Colloquium Speaker

Speaker: Beth Plale
College of Computing
Georgia Institute of Technology
Topic:Dynamic Querying of Data Streams with the dQUOB System
Date:Tuesday, April 3, 2001
Time:11:00 AM
Place:Gould-Simpson, Room 701

Refreshments will be served in the 7th-floor lobby of Gould-Simpson at 10:45 AM


This talk is on the management of large data streams found in high performance parallel and distributed applications. By viewing the data stream as though it were data in a database, we gain access to the data using standard SQL queries. Further, by associating computation to the query, we can perform computations on the data en-route from data provider to consumer. The need for such capability is amply demonstrated in scientific visualization where multiple consumers may be interested in visualizing the results from a complex scientific, but with different views of the data (e.g., 2D vs. 3D), at different resolutions (e.g., laptop vs. visualization engine), and for different regions of the atmosphere. For instance, an SQL query serves to extract the region of interest, and the computation executes a clustering algorithm over the 3D data to create a lower resolution image.
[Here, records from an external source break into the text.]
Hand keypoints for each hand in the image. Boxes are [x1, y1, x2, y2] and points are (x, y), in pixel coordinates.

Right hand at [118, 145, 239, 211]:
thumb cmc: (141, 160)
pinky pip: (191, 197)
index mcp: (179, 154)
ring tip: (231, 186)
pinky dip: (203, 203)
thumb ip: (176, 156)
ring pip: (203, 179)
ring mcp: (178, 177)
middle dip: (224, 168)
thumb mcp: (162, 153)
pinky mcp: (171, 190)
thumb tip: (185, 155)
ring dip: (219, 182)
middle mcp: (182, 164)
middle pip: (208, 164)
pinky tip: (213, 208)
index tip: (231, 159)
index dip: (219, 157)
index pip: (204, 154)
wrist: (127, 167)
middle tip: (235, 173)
The scientific model is but one example of a class of applications to which a query/computation approach to managing data streams is useful. The proliferation of Internet access and the continual drop in per-flop cost of cluster computers have created numerous such examples as high performance computations have scaled in multiple directions to utilize the wealth of resources available and satisfy the broadening demands of new users. Other examples include, high performance processing applications, distributed collaborative environments, distributed data analysis, and remote instrument control.

In this talk I discuss the key results and findings of applying the relational approach to managing large data streams found in scientific visualization. A significant strength of the approach is the uniform way in which the system handles dynamic changes originating as user requests, in the environment, or from the data sources. I discuss these results as well.